DATA TO PROCESS.
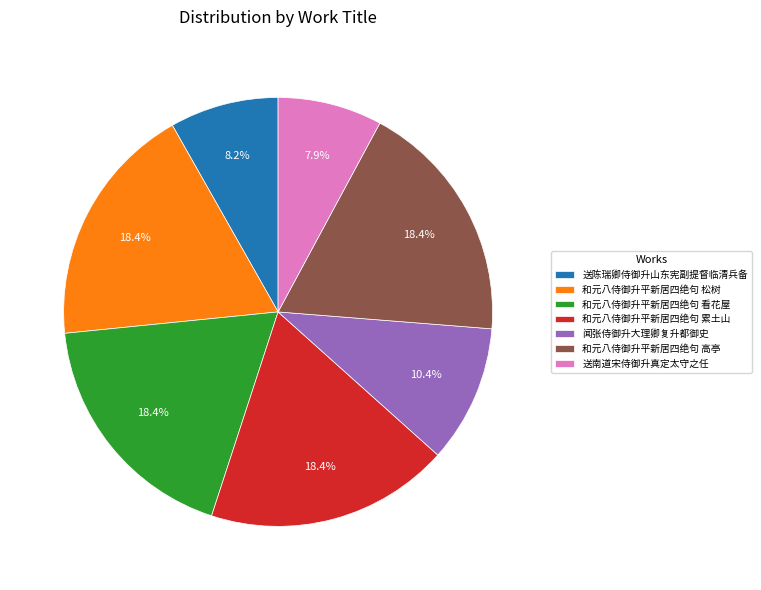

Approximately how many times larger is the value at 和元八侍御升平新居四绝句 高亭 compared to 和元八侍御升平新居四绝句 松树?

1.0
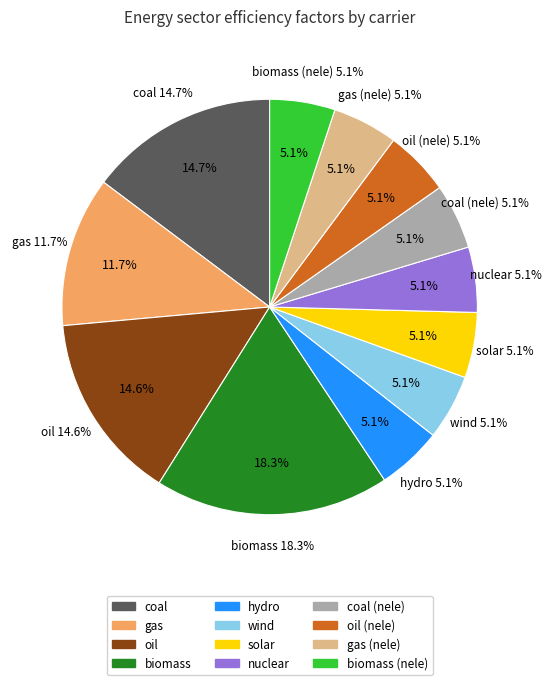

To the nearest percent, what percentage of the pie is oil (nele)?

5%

PROBLEM DETAILS. Quote every one of the lines above word for word, but leave out the pictures.

YOUR SOLUTION.
Approximately how many times larger is the value at 和元八侍御升平新居四绝句 高亭 compared to 和元八侍御升平新居四绝句 松树?

1.0

To the nearest percent, what percentage of the pie is oil (nele)?

5%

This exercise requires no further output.